Khuda retained a stake in the company and stayed on as CEO. His net worth following the Blackstone deal was estimated at around $667 million. In 2025, he donated A$100 million to the University of Sydney to fund a Women in STEM program — the largest philanthropic gift the university had ever received — and was named to Forbes Asia’s Heroes of Philanthropy list.
He is now driving AirTrunk’s global expansion with India as the centrepiece.
Why India, Why Now
During his government engagement tour in India this week, Khuda met with central government representatives as well as state ministers in Maharashtra and Andhra Pradesh. The discussions covered power access, renewable energy sourcing, water supply, and streamlined approvals — the standard checklist for anyone looking to build at datacenter scale in India.
India’s policy environment has made it more attractive for exactly this kind of capital. The IndiaAI Mission carries over Rs 10,000 crore ($1.2 billion) in funding, while the India Semiconductor Mission is backed by Rs 76,000 crore ($9 billion). Together, they signal a government that is serious about building the underlying infrastructure for an AI economy — and willing to put money behind it.
India is also outpacing much of the world in AI adoption, with a massive and growing base of mobile users, cloud adoption accelerating, and data sovereignty requirements creating demand for local infrastructure.

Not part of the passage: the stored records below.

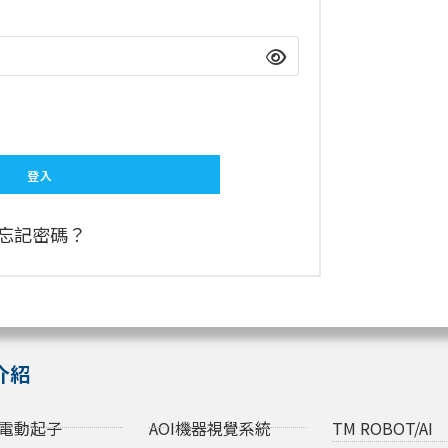
登入
忘記密碼？
介紹
電動起子
AOI機器視覺系統
TM ROBOT/AI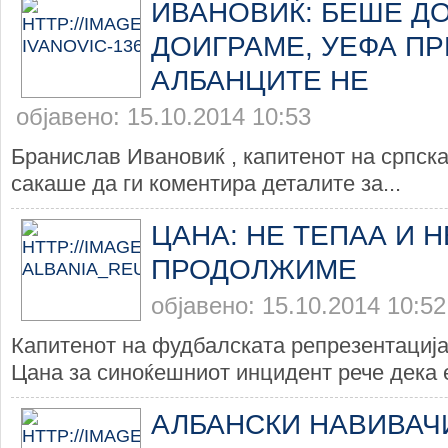
ИВАНОВИЌ: БЕШЕ Д
ДОИГРАМЕ, УЕФА ПР
АЛБАНЦИТЕ НЕ
објавено: 15.10.2014 10:53
Бранислав Ивановиќ , капитенот на српска
сакаше да ги коментира деталите за...
ЦАНА: НЕ ТЕПАА И 
ПРОДОЛЖИМЕ
објавено: 15.10.2014 10:52
Капитенот на фудбалската репрезентација
Цана за синоќешниот инцидент рече дека е
АЛБАНСКИ НАВИВАЧ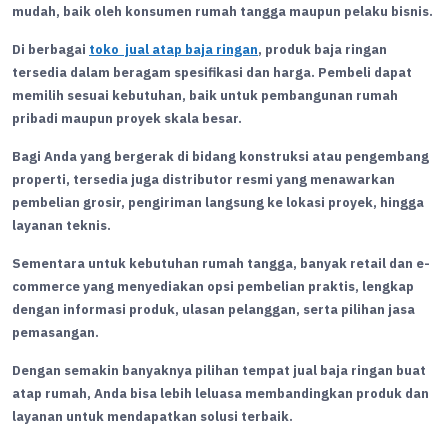
mudah, baik oleh konsumen rumah tangga maupun pelaku bisnis.
Di berbagai
toko jual atap baja ringan
, produk baja ringan
tersedia dalam beragam spesifikasi dan harga. Pembeli dapat
memilih sesuai kebutuhan, baik untuk pembangunan rumah
pribadi maupun proyek skala besar.
Bagi Anda yang bergerak di bidang konstruksi atau pengembang
properti, tersedia juga distributor resmi yang menawarkan
pembelian grosir, pengiriman langsung ke lokasi proyek, hingga
layanan teknis.
Sementara untuk kebutuhan rumah tangga, banyak retail dan e-
commerce yang menyediakan opsi pembelian praktis, lengkap
dengan informasi produk, ulasan pelanggan, serta pilihan jasa
pemasangan.
Dengan semakin banyaknya pilihan tempat jual baja ringan buat
atap rumah, Anda bisa lebih leluasa membandingkan produk dan
layanan untuk mendapatkan solusi terbaik.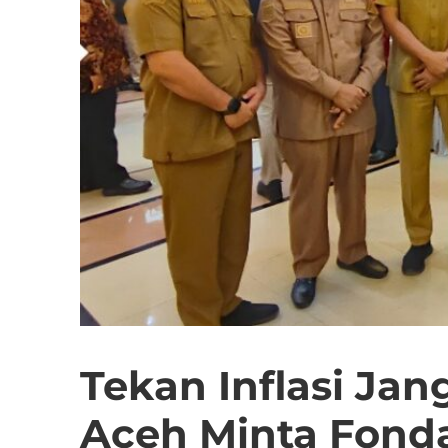
Tekan Inflasi Ja
Aceh Minta Fond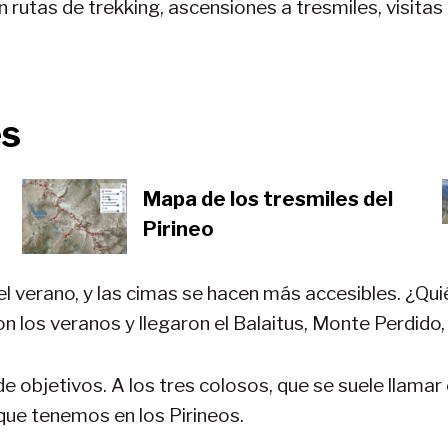
n rutas de trekking, ascensiones a tresmiles, visita
es
Mapa de los tresmiles del
Pirineo
el verano, y las cimas se hacen más accesibles. ¿Qui
n los veranos y llegaron el Balaitus, Monte Perdido,
de objetivos. A los tres colosos, que se suele llamar
que tenemos en los Pirineos.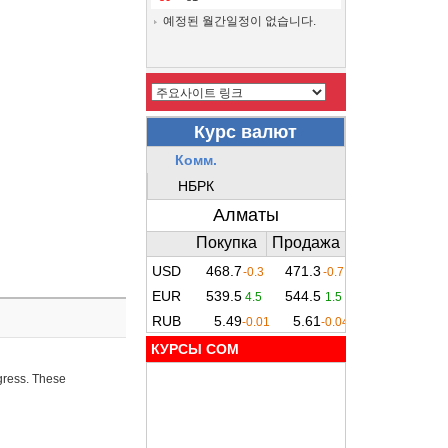
예정된 월간일정이 없습니다.
КУРСЫ COM
ogress. These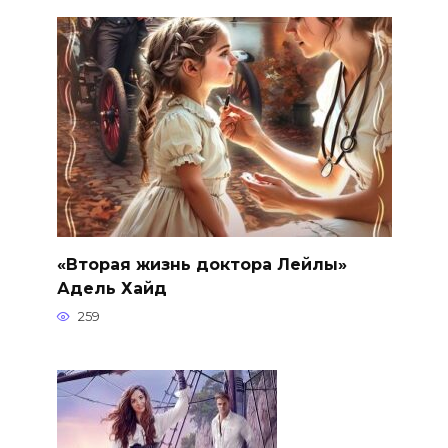
«Вторая жизнь доктора Лейлы»
Адель Хайд
259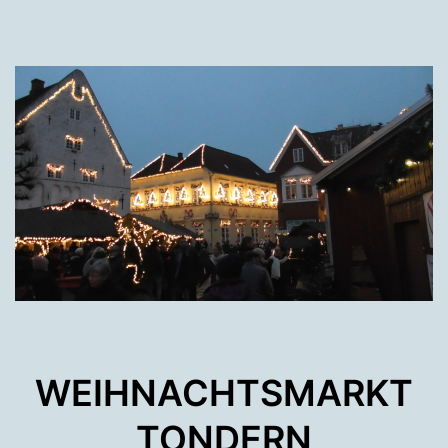
WEIHNACHTSMARKT
TONDERN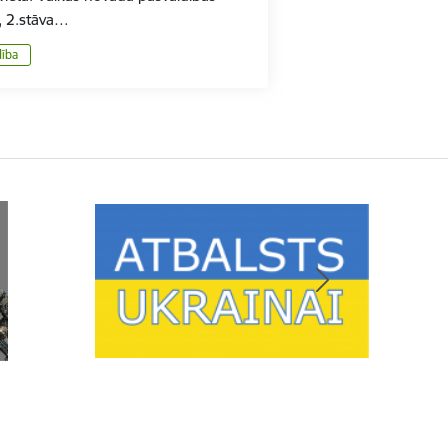
3, 2.stāva…
dība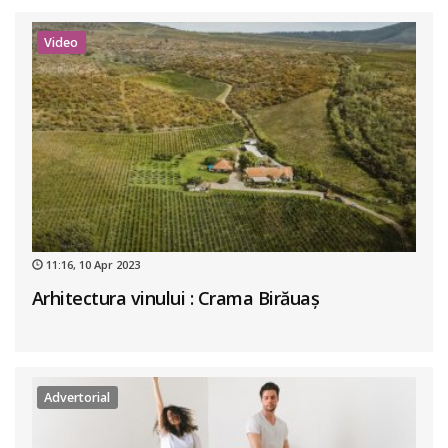
Video
11:16, 10 Apr 2023
Arhitectura vinului : Crama Birăuaș
Advertorial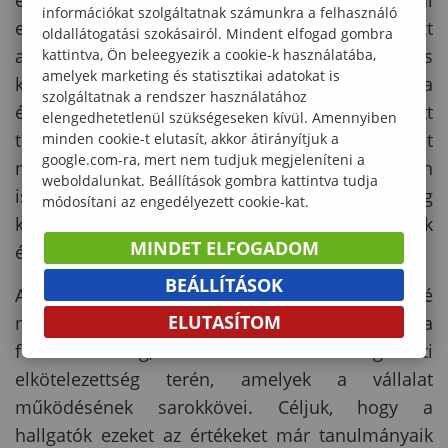
és az IKEA nem véletlenül választotta telephelyéül
információkat szolgáltatnak számunkra a felhasználó
ezt a térséget. A döntésben kulcsszerepet játszott
oldallátogatási szokásairól. Mindent elfogad gombra
az egyetem nemzetközileg is elismert faipari és
kattintva, Ön beleegyezik a cookie-k használatába,
amelyek marketing és statisztikai adatokat is
kreatívipari képzése, amely a vállalat számára
szolgáltatnak a rendszer használatához
értékes szakmai bázist jelent. Az újonnan átadott
elengedhetetlenül szükségeseken kívül. Amennyiben
terem nemcsak a tanulási környezet
minden cookie-t elutasít, akkor átirányítjuk a
google.com-ra, mert nem tudjuk megjeleníteni a
modernizálását szolgálja, hanem szimbolikusan
weboldalunkat. Beállítások gombra kattintva tudja
is kifejezi az ipari szereplők és az egyetemi világ
módosítani az engedélyezett cookie-kat.
között kialakuló összefogást a jövő generációinak
MINDET ELFOGADOM
érdekében.
BEÁLLÍTÁSOK
A közös munka során az IKEA szeretné
ELUTASÍTOM
megosztani azokat az alapértékeket, mint a
fenntarthatóság, az innováció és a minőség iránti
elkötelezettség terén, amelyek a vállalat
működésének sarokkövei. Céljuk, hogy a
hallgatók ezeket az értékeket már tanulmányaik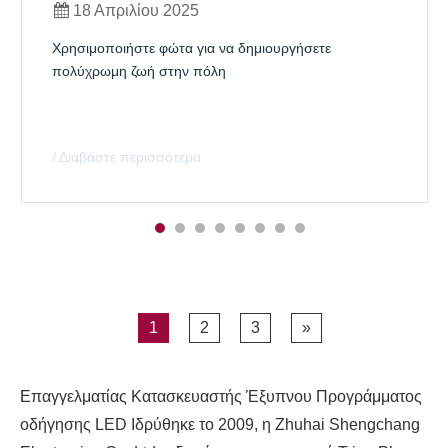
18 Απριλίου 2025
Χρησιμοποιήστε φώτα για να δημιουργήσετε
πολύχρωμη ζωή στην πόλη
/ Διαβάστε περισσότερα
1
2
3
»
Επαγγελματίας Κατασκευαστής Έξυπνου Προγράμματος
οδήγησης LED Ιδρύθηκε το 2009, η Zhuhai Shengchang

For a company like AirTrunk, which looks for markets ahead of the curve, India is a natural next move.
“Capital is mobile, and India is creating the conditions for it to thrive,” Khuda said in a statement. “India is taking a top-down approach to AI with clear government-led initiatives, a world-class talent pool and massive availability of renewable energy.”

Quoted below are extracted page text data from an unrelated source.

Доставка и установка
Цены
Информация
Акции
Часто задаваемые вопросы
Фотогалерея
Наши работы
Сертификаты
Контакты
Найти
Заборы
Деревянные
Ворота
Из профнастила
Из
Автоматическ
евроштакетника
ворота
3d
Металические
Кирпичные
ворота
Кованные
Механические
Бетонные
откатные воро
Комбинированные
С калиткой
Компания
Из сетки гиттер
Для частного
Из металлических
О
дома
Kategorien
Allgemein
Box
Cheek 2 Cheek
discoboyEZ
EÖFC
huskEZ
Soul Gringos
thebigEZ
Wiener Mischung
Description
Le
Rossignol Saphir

He added that after his discussions with government leaders, AirTrunk was looking to “double down” on its India commitment.
The announcement also follows broader momentum in India’s datacenter sector. The market, valued at $9.79 billion in 2025, is projected to more than double to over $21 billion by 2031. With AirTrunk’s scale of ambition, India may be getting its most consequential bet on that trajectory yet.